Consider the wind turbines in Figures 1 and 2. What differences do you observe? These two examples are designed for two different purposes. The windmill in Figure 1 is designed to pump water; the turbine in Figure 2 is designed to generate electricity. In addition to variations in the tower design and number of blades, notice that the total surface area of the blades in each turbine is very different.

Solidity, the ratio of the total surface area for all blades to the total swept area, is calculated using the equation

\text{solidity} = na/A

where n is the number of blades, a is the area of a single blade, and A is the swept area of the turbine.

Turbines with a high solidity (e.g., greater than 0.80), rotate at a low speed, while turbines with a low solidity (e.g., 0.10), rotate at a higher speed.

Blade pitch dramatically affects the torque, speed, and the amount of drag experienced by the blades of the rotor. It also affects the solidity of the turbine. Blades with a shallow pitch (10–30°) have less drag, and provide greater solidity by presenting more of their surface to the wind. However, they can’t provide as much torque (turning force) to the generator. A greater pitch (30–60°) has less solidity and more drag, but can provide more torque to the generator.

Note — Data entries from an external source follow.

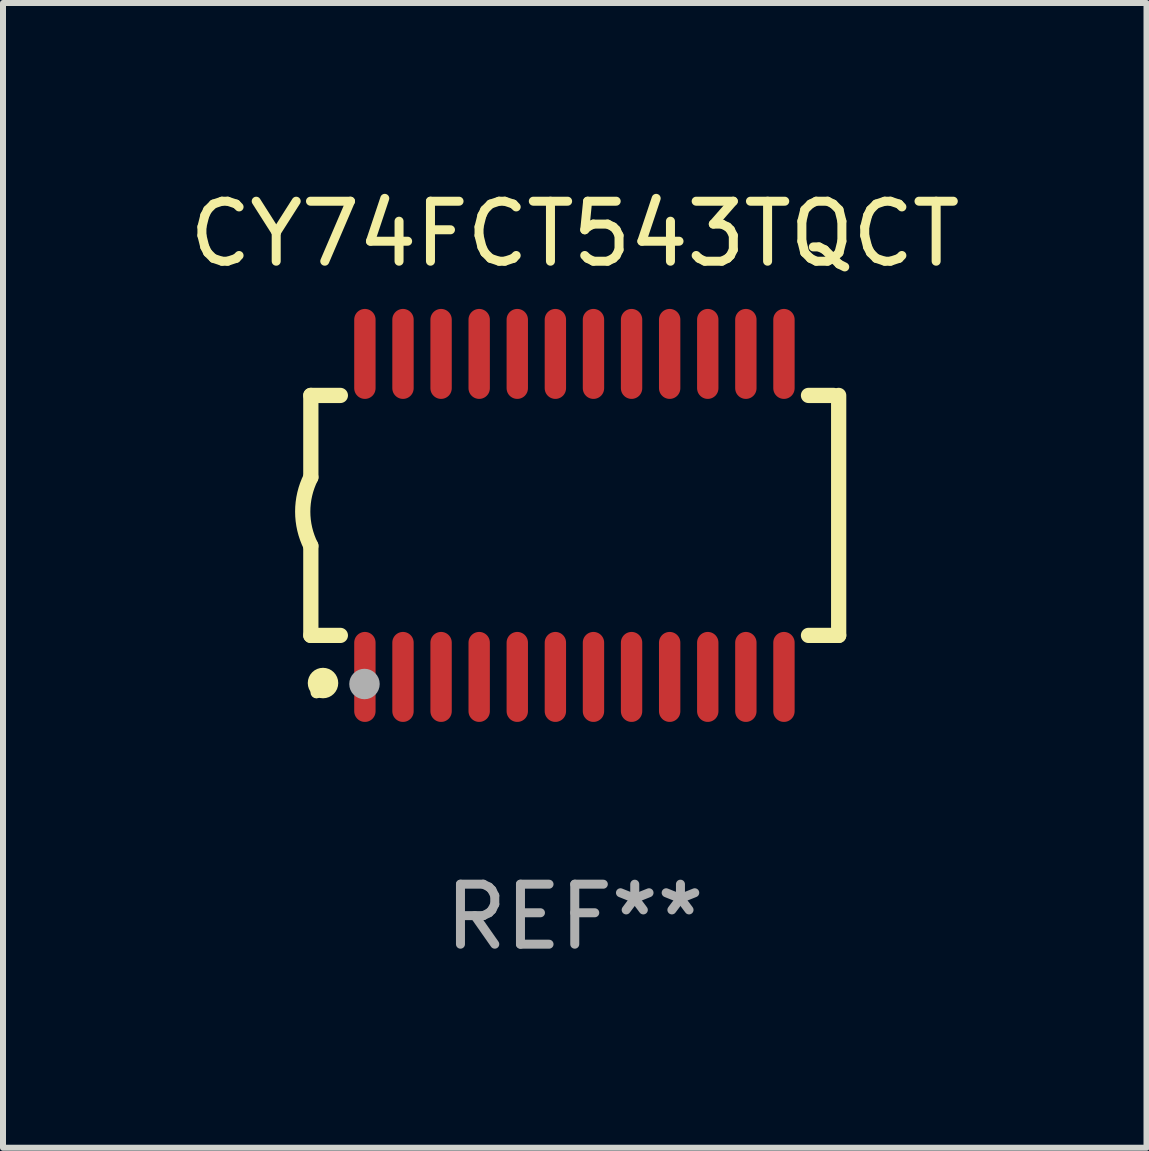
<source format=kicad_pcb>
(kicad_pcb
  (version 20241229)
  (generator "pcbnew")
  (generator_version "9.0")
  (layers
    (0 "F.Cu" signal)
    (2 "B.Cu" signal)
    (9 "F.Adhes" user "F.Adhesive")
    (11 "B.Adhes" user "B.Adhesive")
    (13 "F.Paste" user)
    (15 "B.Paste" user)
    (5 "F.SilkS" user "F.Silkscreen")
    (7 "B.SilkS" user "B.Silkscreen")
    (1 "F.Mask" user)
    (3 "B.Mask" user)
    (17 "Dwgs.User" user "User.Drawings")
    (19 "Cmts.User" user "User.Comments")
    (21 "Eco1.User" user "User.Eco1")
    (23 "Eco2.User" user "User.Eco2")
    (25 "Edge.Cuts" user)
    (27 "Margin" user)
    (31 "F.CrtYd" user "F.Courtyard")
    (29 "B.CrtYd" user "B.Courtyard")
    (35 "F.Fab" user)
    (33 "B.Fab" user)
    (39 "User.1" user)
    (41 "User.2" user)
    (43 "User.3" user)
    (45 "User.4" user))
  (footprint "CY74FCT543TQCT"
    (layer "F.Cu")
    (at 6.53 5.541)
    (property "Reference" "CY74FCT543TQCT" (at 0 -4.692 0) (layer "F.SilkS") (effects (font (size 1 1) (thickness 0.15))))
    (attr through_hole)
    (fp_line (start -4.399 -2) (end -4.399 -0.635) (stroke (width 0.254) (type solid)) (layer "F.SilkS"))
    (fp_line (start -4.399 -2) (end -3.907 -2) (stroke (width 0.254) (type solid)) (layer "F.SilkS"))
    (fp_line (start -4.399 2) (end -4.399 0.508) (stroke (width 0.254) (type solid)) (layer "F.SilkS"))
    (fp_line (start -4.399 2) (end -3.907 2) (stroke (width 0.254) (type solid)) (layer "F.SilkS"))
    (fp_line (start 3.896 -2) (end 4.313 -2) (stroke (width 0.254) (type solid)) (layer "F.SilkS"))
    (fp_line (start 3.896 2) (end 4.399 2) (stroke (width 0.254) (type solid)) (layer "F.SilkS"))
    (fp_line (start 4.399 2) (end 4.399 -2) (stroke (width 0.254) (type solid)) (layer "F.SilkS"))
    (fp_arc (start -4.399301 0.508001) (mid -4.534214 -0.0635) (end -4.399301 -0.635001) (stroke (width 0.254001) (type solid)) (layer "F.SilkS"))
    (fp_circle (center -4.305 2.95) (end -4.255 2.95) (stroke (width 0.1) (type solid)) (fill no) (layer "F.SilkS"))
    (fp_circle (center -4.196 2.794) (end -4.069 2.794) (stroke (width 0.254) (type solid)) (fill no) (layer "F.SilkS"))
    (fp_circle (center -3.505 2.81) (end -3.378 2.81) (stroke (width 0.254) (type solid)) (fill no) (layer "F.Fab"))
    (fp_text user "REF**" (at 0 6.692 0) (layer "F.Fab") (effects (font (size 1 1) (thickness 0.15))))
    (pad "1" smd oval (at -3.498 2.692 90) (size 1.5 0.356) (layers "F.Cu" "F.Mask" "F.Paste"))
    (pad "2" smd oval (at -2.863 2.692 90) (size 1.5 0.356) (layers "F.Cu" "F.Mask" "F.Paste"))
    (pad "3" smd oval (at -2.228 2.692 90) (size 1.5 0.356) (layers "F.Cu" "F.Mask" "F.Paste"))
    (pad "4" smd oval (at -1.593 2.692 90) (size 1.5 0.356) (layers "F.Cu" "F.Mask" "F.Paste"))
    (pad "5" smd oval (at -0.958 2.692 90) (size 1.5 0.356) (layers "F.Cu" "F.Mask" "F.Paste"))
    (pad "6" smd oval (at -0.323 2.692 90) (size 1.5 0.356) (layers "F.Cu" "F.Mask" "F.Paste"))
    (pad "7" smd oval (at 0.312 2.692 90) (size 1.5 0.356) (layers "F.Cu" "F.Mask" "F.Paste"))
    (pad "8" smd oval (at 0.947 2.692 90) (size 1.5 0.356) (layers "F.Cu" "F.Mask" "F.Paste"))
    (pad "9" smd oval (at 1.582 2.692 90) (size 1.5 0.356) (layers "F.Cu" "F.Mask" "F.Paste"))
    (pad "10" smd oval (at 2.217 2.692 90) (size 1.5 0.356) (layers "F.Cu" "F.Mask" "F.Paste"))
    (pad "11" smd oval (at 2.852 2.692 90) (size 1.5 0.356) (layers "F.Cu" "F.Mask" "F.Paste"))
    (pad "12" smd oval (at 3.487 2.692 90) (size 1.5 0.356) (layers "F.Cu" "F.Mask" "F.Paste"))
    (pad "13" smd oval (at 3.487 -2.692 90) (size 1.5 0.356) (layers "F.Cu" "F.Mask" "F.Paste"))
    (pad "14" smd oval (at 2.852 -2.692 90) (size 1.5 0.356) (layers "F.Cu" "F.Mask" "F.Paste"))
    (pad "15" smd oval (at 2.217 -2.692 90) (size 1.5 0.356) (layers "F.Cu" "F.Mask" "F.Paste"))
    (pad "16" smd oval (at 1.582 -2.692 90) (size 1.5 0.356) (layers "F.Cu" "F.Mask" "F.Paste"))
    (pad "17" smd oval (at 0.947 -2.692 90) (size 1.5 0.356) (layers "F.Cu" "F.Mask" "F.Paste"))
    (pad "18" smd oval (at 0.312 -2.692 90) (size 1.5 0.356) (layers "F.Cu" "F.Mask" "F.Paste"))
    (pad "19" smd oval (at -0.323 -2.692 90) (size 1.5 0.356) (layers "F.Cu" "F.Mask" "F.Paste"))
    (pad "20" smd oval (at -0.958 -2.692 90) (size 1.5 0.356) (layers "F.Cu" "F.Mask" "F.Paste"))
    (pad "21" smd oval (at -1.593 -2.692 90) (size 1.5 0.356) (layers "F.Cu" "F.Mask" "F.Paste"))
    (pad "22" smd oval (at -2.228 -2.692 90) (size 1.5 0.356) (layers "F.Cu" "F.Mask" "F.Paste"))
    (pad "23" smd oval (at -2.863 -2.692 90) (size 1.5 0.356) (layers "F.Cu" "F.Mask" "F.Paste"))
    (pad "24" smd oval (at -3.498 -2.692 90) (size 1.5 0.356) (layers "F.Cu" "F.Mask" "F.Paste")))
  (gr_rect
    (start -3 -3)
    (end 16.06 16.081)
    (stroke (width 0.1) (type default))
    (fill no)
    (layer "Edge.Cuts")))
</source>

In this experiment, you will calculate the planform area, the area the blade projects onto the plane of rotation, using the area of the blade and its pitch. You will use the total planform area (for all blades) to calculate the solidity of the wind turbine. You will then investigate how the turbine solidity affects electrical power output.


  • Measure the total blade planform area.
  • Calculate the total area swept by a wind turbine blade.
  • Calculate solidity of a wind turbine.
  • Investigate the relationship between power output and solidity.